• Input:
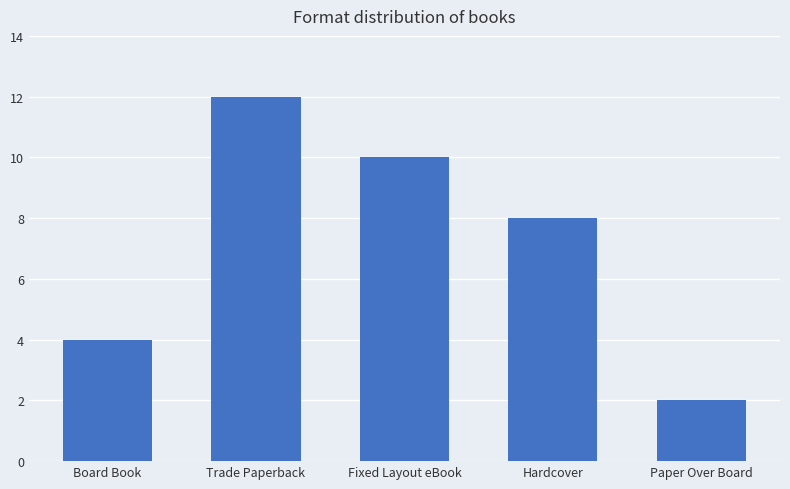

Reading left to right, what are all the values shown in this chart?

Board Book=4	Trade Paperback=12	Fixed Layout eBook=10	Hardcover=8	Paper Over Board=2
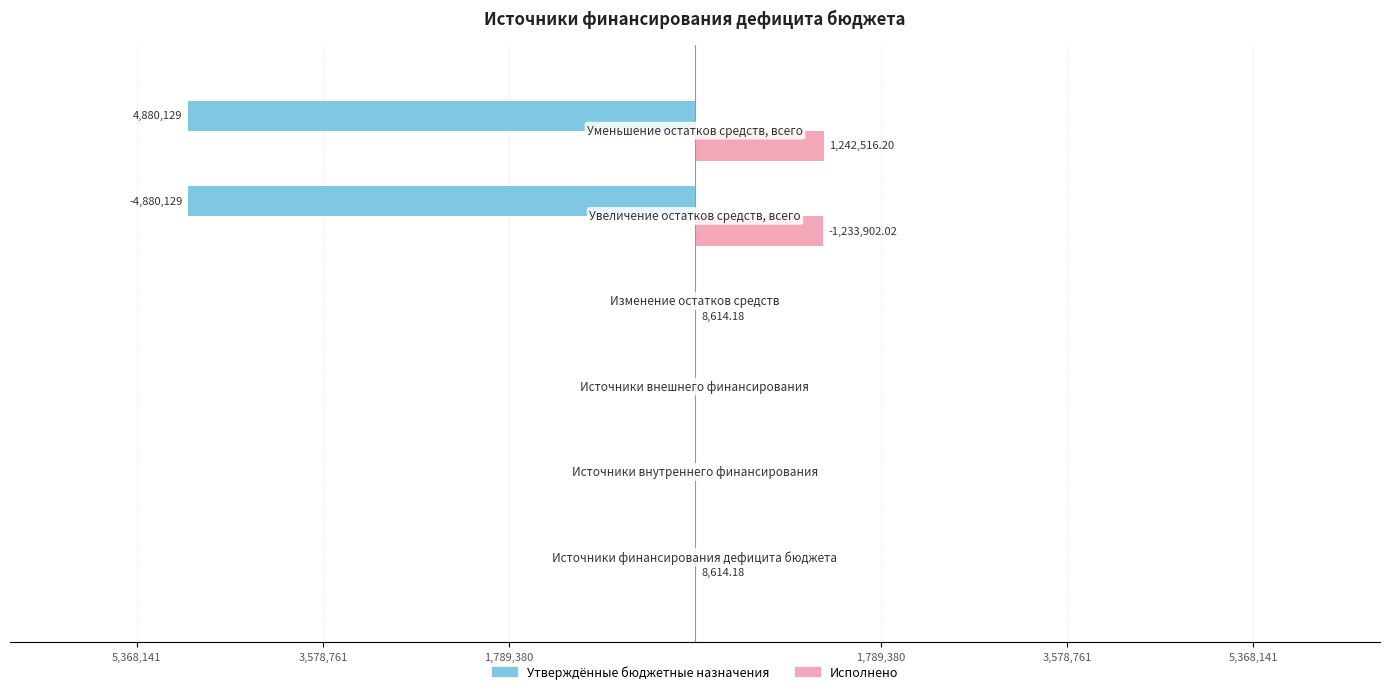

What are all the series names shown in the legend?

Утверждённые бюджетные назначения, Исполнено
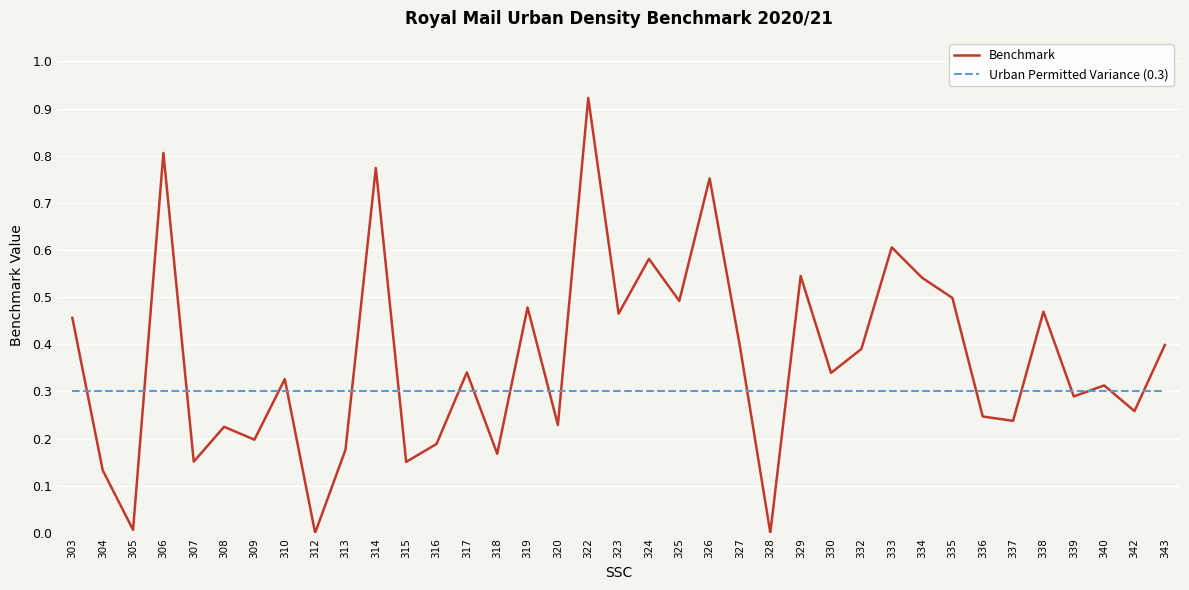

Where do Benchmark and Urban Permitted Variance (0.3) first cross each other?

303 and 304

• Exercise prompt:
Render every line of the rows above as a Markdown table with the columns No. and Line, numbering the lines in order. Leave out blank lines and the pictures.

• Your solution:
| No. | Line |
|---|---|
| 1 | Reading left to right, what are all the values shown in this chart? |
| 2 | Board Book=4	Trade Paperback=12	Fixed Layout eBook=10	Hardcover=8	Paper Over Board=2 |
| 3 | What are all the series names shown in the legend? |
| 4 | Утверждённые бюджетные назначения, Исполнено |
| 5 | Where do Benchmark and Urban Permitted Variance (0.3) first cross each other? |
| 6 | 303 and 304 |